Source material below:

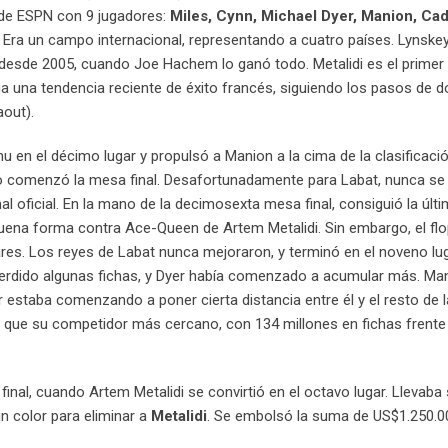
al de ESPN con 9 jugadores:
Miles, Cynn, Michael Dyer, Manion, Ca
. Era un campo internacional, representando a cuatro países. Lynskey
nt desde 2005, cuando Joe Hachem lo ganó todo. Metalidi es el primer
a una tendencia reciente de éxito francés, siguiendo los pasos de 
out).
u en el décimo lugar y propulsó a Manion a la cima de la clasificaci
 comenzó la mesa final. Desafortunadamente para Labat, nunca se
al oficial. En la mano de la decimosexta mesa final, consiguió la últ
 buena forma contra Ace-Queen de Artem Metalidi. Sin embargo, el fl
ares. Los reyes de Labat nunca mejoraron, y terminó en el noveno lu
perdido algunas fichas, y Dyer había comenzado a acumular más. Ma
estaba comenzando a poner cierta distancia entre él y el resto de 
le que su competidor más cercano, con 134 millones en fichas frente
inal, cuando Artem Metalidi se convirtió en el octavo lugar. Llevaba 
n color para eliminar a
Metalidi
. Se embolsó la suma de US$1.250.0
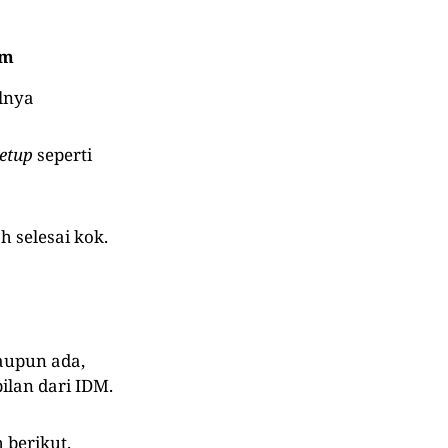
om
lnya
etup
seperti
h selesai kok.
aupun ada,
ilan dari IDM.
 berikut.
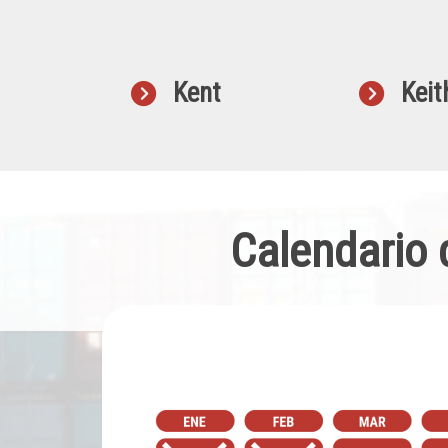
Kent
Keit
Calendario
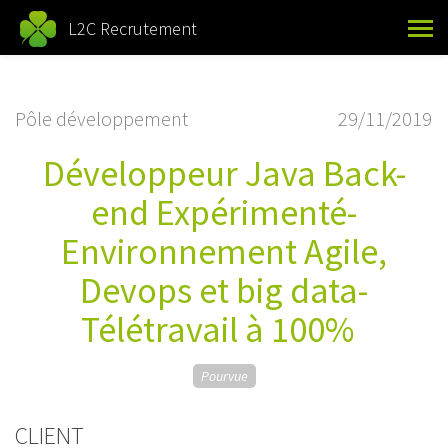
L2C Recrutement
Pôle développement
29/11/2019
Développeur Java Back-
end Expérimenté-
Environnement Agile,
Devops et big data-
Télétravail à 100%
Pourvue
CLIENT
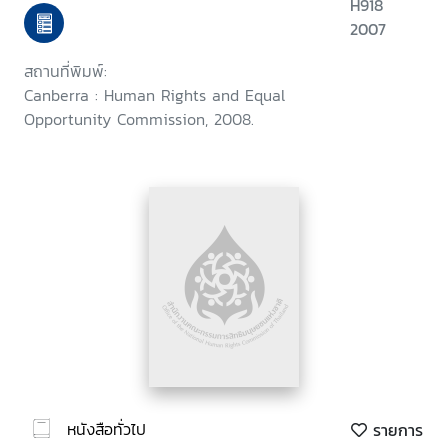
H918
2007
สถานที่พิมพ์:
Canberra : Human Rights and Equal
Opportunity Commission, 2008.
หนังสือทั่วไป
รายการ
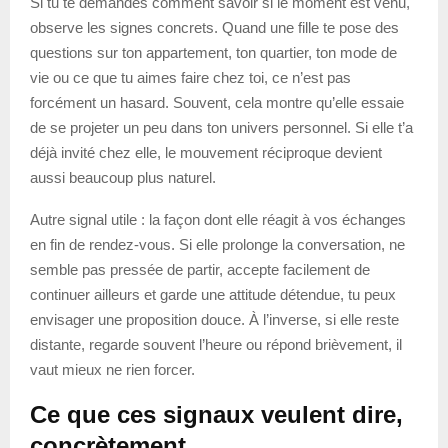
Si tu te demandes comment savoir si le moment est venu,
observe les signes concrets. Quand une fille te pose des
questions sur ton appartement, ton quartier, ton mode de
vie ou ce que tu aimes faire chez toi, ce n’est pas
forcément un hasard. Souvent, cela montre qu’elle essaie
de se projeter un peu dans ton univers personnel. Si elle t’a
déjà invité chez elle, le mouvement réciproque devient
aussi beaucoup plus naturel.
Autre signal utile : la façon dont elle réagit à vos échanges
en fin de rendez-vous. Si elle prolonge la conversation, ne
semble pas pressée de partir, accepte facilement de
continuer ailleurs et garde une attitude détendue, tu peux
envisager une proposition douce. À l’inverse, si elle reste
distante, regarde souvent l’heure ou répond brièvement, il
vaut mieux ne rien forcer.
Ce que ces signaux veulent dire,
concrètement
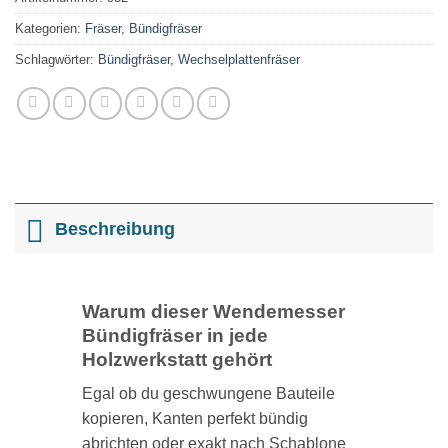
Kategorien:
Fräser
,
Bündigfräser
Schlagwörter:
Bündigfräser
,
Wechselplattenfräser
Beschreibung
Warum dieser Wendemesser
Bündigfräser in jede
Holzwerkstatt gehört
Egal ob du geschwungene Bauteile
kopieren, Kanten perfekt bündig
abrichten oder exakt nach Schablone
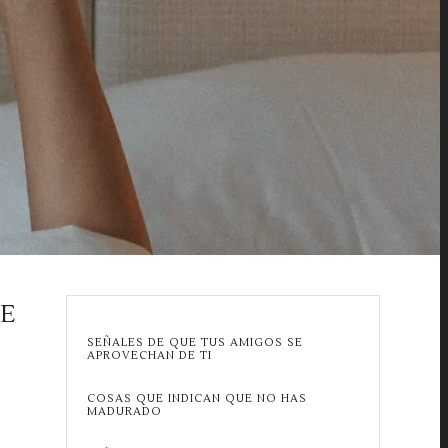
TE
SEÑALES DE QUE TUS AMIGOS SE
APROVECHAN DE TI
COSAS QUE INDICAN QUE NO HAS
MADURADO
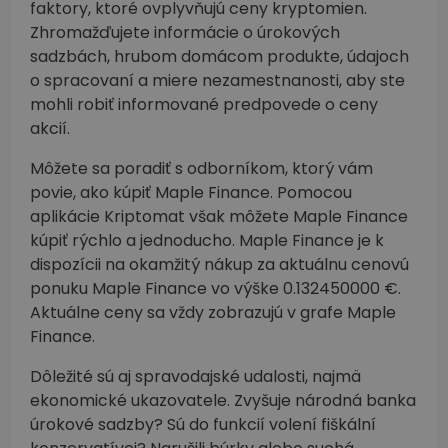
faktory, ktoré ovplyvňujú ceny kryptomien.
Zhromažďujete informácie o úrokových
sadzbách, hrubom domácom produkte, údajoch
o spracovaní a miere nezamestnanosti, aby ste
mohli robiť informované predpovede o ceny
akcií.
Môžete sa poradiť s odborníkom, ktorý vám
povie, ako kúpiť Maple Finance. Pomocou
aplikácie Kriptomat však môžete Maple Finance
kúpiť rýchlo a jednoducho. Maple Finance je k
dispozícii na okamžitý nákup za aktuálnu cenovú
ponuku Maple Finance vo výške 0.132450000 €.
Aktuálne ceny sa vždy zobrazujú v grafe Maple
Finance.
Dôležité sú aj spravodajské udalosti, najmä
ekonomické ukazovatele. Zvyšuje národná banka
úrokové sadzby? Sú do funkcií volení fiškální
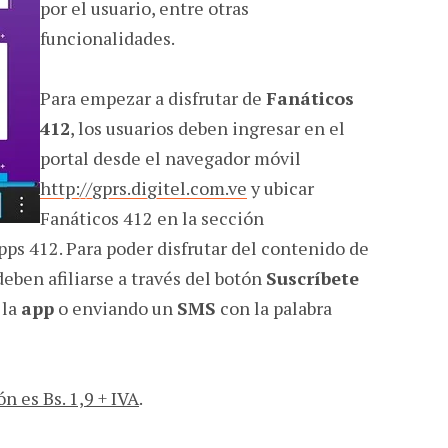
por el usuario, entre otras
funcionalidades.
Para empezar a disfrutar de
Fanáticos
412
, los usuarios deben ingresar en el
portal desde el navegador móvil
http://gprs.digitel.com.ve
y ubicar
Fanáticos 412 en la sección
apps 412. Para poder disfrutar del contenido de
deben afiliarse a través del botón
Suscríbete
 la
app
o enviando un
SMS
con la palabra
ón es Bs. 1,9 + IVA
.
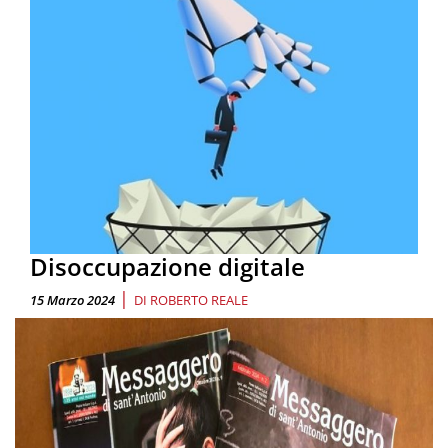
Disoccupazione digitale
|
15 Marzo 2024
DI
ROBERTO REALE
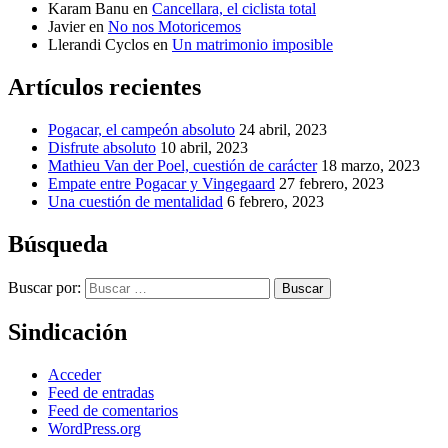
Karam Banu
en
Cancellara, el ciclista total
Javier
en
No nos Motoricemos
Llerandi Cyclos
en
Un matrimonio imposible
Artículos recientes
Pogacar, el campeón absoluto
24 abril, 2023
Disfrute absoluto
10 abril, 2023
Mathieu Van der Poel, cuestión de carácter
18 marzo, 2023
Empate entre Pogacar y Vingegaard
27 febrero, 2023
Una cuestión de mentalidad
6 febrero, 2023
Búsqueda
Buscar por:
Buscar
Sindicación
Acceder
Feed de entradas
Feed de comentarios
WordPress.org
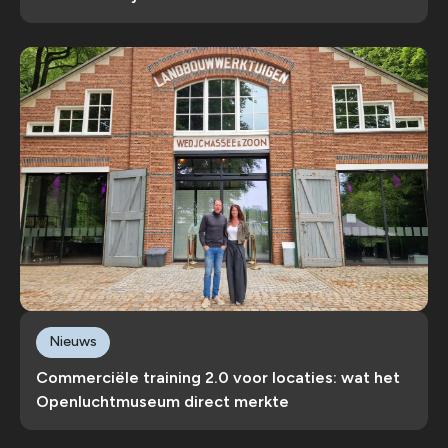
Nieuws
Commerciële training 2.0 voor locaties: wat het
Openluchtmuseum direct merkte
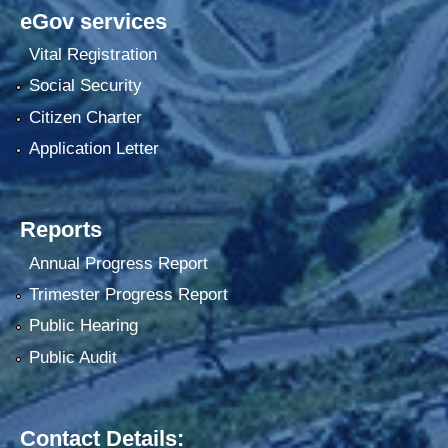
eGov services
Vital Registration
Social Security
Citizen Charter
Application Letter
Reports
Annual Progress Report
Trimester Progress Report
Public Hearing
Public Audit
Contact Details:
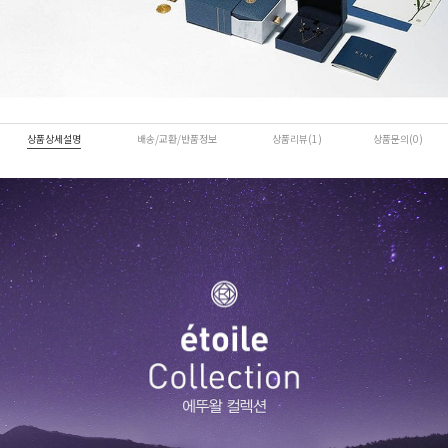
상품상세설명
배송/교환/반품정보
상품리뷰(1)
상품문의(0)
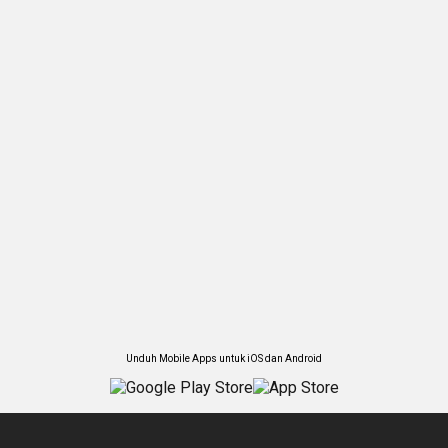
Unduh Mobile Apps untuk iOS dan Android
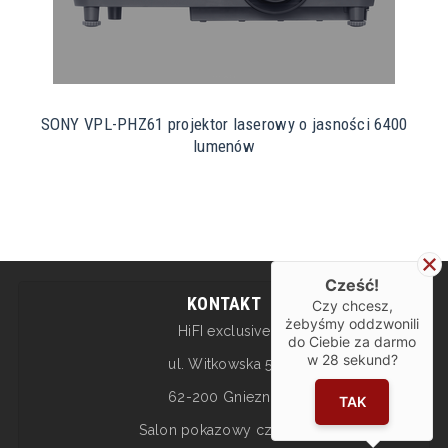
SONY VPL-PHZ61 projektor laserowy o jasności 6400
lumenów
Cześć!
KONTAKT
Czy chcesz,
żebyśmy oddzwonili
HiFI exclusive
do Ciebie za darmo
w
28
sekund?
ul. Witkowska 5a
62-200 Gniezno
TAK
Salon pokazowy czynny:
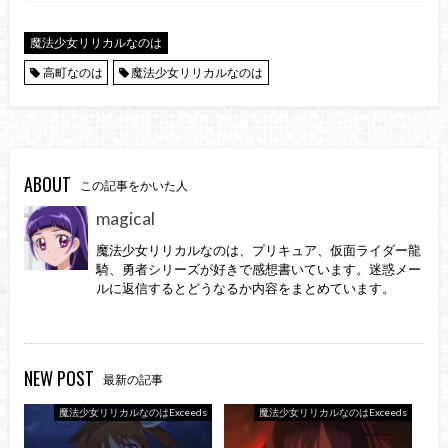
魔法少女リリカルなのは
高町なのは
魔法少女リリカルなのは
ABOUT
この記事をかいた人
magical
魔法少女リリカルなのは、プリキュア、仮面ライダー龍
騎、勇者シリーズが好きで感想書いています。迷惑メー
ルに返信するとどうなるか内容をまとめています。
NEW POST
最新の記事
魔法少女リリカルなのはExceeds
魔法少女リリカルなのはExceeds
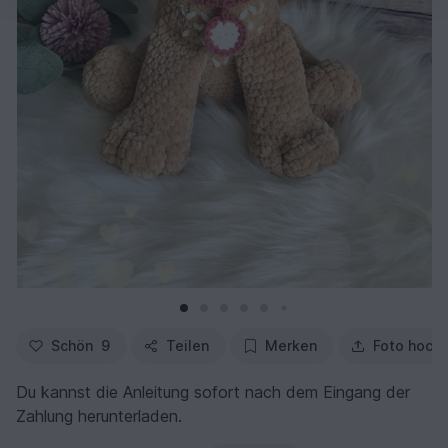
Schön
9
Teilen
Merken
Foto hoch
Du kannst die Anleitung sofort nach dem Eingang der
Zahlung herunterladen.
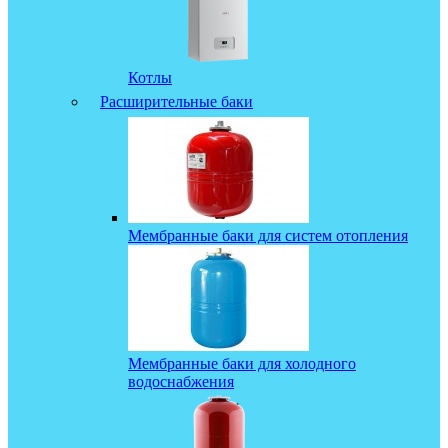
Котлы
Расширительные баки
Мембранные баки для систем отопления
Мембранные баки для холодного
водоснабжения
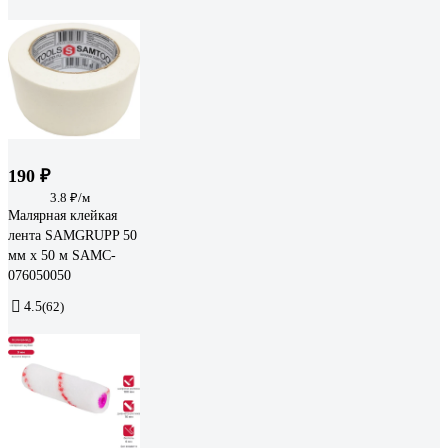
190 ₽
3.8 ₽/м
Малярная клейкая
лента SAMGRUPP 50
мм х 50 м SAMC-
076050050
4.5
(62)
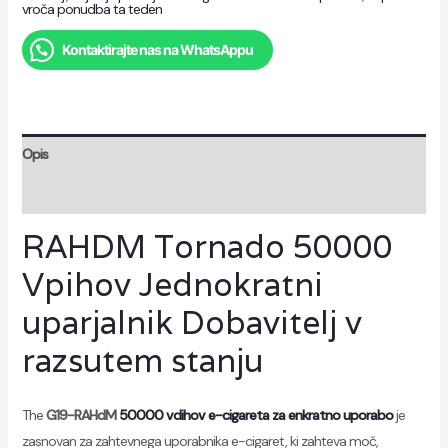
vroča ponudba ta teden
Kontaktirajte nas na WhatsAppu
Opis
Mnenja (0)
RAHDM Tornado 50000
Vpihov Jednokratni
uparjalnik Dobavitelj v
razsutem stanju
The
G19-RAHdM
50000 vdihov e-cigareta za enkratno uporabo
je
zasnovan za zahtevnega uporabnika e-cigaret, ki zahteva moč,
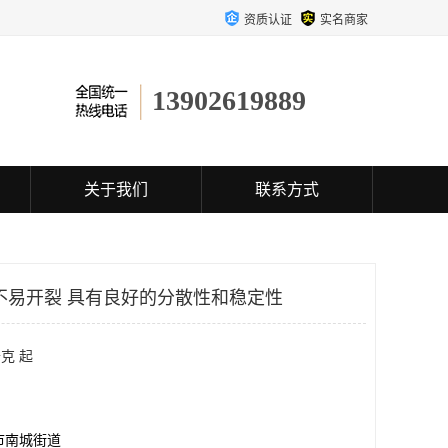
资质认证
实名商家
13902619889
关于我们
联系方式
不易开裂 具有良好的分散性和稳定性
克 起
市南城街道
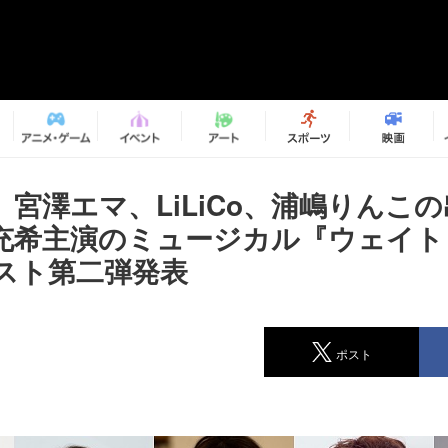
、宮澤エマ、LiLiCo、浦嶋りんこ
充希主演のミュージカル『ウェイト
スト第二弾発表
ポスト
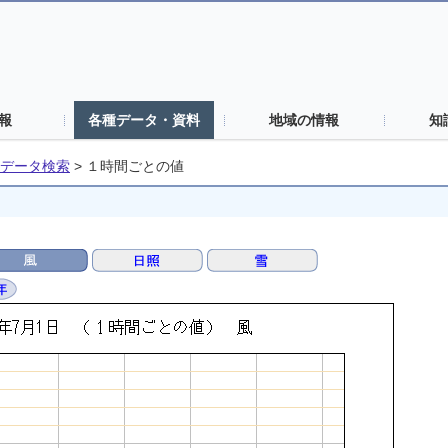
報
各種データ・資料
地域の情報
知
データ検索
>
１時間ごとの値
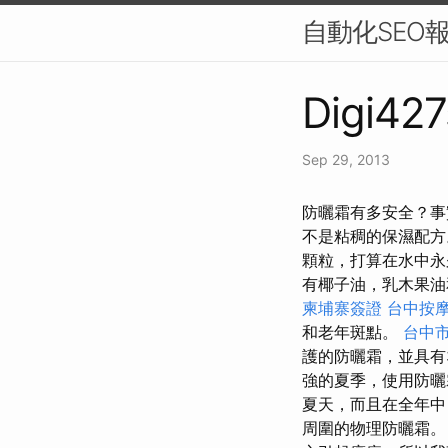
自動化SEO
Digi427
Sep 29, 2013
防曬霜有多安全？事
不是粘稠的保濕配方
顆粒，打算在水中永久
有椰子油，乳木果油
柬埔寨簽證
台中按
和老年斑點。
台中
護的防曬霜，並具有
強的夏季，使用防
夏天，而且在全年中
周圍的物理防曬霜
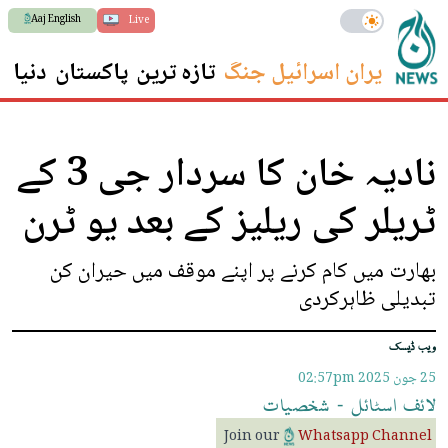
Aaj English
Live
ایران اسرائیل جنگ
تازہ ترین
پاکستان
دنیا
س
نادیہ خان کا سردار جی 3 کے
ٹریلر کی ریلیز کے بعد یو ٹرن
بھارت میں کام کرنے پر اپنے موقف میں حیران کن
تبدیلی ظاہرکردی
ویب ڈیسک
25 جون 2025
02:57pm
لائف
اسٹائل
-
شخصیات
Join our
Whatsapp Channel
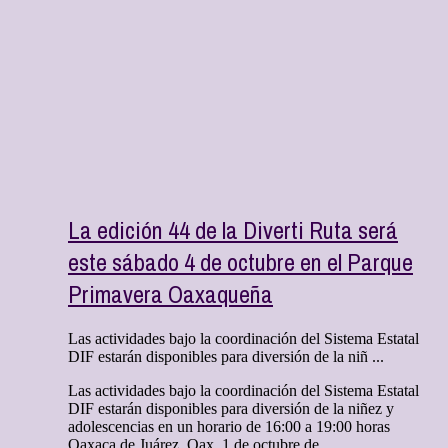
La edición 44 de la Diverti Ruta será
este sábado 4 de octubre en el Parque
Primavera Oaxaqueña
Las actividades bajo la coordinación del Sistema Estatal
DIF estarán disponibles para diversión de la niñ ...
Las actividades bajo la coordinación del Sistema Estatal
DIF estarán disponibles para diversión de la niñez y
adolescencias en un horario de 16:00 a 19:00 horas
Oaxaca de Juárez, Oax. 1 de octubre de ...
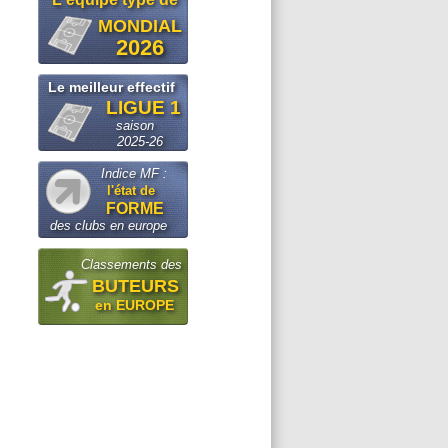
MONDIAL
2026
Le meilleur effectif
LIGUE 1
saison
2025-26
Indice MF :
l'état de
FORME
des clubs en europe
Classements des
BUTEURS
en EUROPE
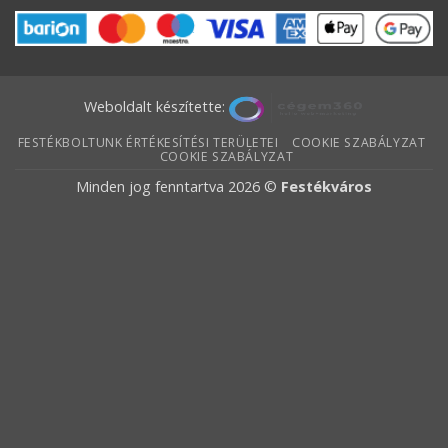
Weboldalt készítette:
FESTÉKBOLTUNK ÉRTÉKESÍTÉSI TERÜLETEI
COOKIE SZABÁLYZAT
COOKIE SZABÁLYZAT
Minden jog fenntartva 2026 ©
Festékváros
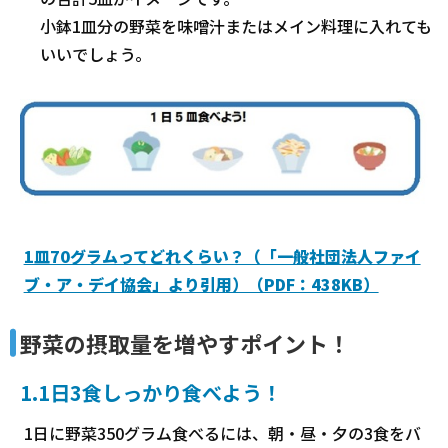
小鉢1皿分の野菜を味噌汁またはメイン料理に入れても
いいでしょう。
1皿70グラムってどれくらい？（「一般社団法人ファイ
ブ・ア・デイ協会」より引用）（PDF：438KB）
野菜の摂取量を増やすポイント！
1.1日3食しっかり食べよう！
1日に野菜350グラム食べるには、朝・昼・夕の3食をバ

End of Source material.

▶ Task description: Wherever a line above contains the string "баки", count it; then give the total alone.

▶ Result for this exercise: 3